DESCRIPTION OF THE TASK | Give the number of lines in the material below that hold "está", and nothing besides.

EXERCISE MATERIAL |
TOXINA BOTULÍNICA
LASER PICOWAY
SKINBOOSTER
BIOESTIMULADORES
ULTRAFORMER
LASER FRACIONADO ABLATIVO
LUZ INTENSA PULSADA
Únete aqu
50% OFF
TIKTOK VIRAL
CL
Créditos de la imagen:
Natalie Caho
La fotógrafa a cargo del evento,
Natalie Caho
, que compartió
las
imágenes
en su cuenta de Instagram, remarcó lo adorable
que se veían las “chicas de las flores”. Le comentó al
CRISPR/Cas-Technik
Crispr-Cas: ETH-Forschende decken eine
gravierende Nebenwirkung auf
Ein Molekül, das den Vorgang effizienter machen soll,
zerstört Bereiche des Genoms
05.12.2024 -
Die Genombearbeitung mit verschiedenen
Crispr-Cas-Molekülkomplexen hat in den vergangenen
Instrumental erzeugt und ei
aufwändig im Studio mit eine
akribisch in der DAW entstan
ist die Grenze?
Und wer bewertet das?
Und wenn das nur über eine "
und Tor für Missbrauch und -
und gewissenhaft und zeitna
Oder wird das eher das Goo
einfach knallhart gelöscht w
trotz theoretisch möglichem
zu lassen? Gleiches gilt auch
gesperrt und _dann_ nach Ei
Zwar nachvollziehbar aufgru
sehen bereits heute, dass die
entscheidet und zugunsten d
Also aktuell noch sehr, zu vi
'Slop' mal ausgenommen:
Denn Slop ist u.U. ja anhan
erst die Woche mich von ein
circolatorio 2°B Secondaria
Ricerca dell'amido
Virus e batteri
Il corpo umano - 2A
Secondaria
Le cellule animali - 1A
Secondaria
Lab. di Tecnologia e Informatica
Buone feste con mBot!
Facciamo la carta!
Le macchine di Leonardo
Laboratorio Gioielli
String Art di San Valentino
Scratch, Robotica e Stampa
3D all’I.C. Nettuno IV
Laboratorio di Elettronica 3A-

--

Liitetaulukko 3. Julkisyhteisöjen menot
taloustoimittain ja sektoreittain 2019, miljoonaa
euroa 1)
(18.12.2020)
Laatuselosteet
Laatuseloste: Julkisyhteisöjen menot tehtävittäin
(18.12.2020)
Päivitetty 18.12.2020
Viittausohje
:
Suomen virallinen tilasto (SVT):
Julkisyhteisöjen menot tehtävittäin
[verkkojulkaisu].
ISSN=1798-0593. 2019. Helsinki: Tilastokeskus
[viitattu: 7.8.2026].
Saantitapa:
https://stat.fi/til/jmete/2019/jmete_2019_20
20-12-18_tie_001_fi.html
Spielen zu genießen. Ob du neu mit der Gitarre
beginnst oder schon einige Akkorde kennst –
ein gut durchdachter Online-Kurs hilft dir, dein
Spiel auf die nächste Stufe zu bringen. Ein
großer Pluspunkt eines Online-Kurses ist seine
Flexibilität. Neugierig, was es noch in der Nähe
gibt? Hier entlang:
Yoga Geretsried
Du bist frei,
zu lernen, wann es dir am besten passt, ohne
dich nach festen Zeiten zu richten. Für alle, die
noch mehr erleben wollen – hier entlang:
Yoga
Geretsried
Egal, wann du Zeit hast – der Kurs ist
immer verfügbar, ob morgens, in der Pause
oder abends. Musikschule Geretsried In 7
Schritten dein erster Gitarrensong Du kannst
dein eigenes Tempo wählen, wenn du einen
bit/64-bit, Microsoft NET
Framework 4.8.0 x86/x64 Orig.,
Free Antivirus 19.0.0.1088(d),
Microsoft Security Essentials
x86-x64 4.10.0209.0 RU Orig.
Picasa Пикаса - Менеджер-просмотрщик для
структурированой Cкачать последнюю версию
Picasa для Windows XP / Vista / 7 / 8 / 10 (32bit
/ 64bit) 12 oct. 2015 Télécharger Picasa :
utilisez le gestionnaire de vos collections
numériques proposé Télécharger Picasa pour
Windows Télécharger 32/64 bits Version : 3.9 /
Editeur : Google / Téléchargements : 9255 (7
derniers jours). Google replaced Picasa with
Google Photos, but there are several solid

...

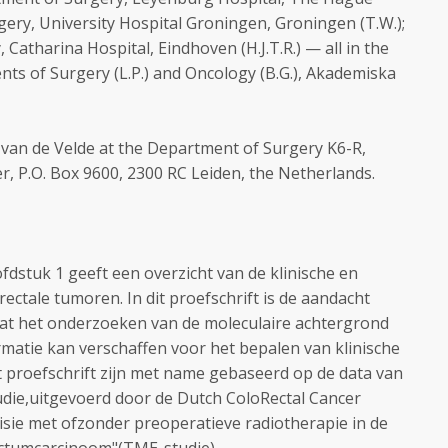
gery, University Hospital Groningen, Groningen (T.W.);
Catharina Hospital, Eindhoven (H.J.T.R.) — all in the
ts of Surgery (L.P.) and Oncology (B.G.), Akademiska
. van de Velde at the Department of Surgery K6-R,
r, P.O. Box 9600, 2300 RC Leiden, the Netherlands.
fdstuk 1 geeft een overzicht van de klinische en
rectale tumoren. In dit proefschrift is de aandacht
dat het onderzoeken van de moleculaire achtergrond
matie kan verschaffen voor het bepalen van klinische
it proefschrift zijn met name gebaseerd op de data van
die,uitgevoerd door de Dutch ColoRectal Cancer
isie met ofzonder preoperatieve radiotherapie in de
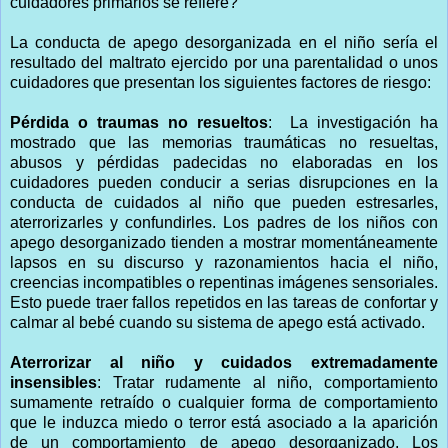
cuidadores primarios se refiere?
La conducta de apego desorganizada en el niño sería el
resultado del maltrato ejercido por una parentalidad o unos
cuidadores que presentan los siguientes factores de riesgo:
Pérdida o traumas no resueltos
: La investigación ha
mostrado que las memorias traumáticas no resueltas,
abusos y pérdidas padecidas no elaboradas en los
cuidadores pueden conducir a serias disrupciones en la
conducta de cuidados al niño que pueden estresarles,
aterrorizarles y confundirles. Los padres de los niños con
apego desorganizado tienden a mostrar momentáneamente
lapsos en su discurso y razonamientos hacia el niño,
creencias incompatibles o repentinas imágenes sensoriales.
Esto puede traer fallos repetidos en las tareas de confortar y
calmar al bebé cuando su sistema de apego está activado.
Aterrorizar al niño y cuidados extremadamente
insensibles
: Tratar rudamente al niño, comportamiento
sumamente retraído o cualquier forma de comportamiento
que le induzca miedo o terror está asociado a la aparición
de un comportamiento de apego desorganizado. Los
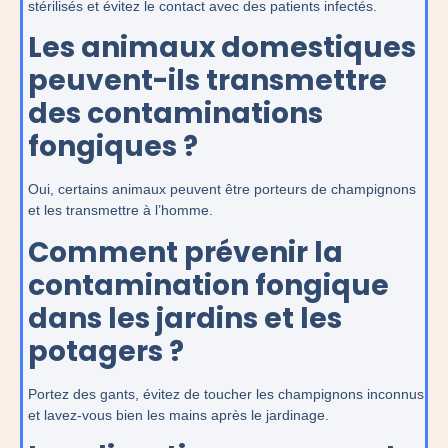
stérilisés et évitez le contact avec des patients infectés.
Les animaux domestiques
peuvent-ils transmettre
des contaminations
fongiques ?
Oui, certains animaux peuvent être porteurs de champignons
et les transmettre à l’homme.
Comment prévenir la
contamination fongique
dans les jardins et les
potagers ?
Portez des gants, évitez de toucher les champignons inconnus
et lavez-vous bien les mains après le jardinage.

WORKED SOLUTION | 2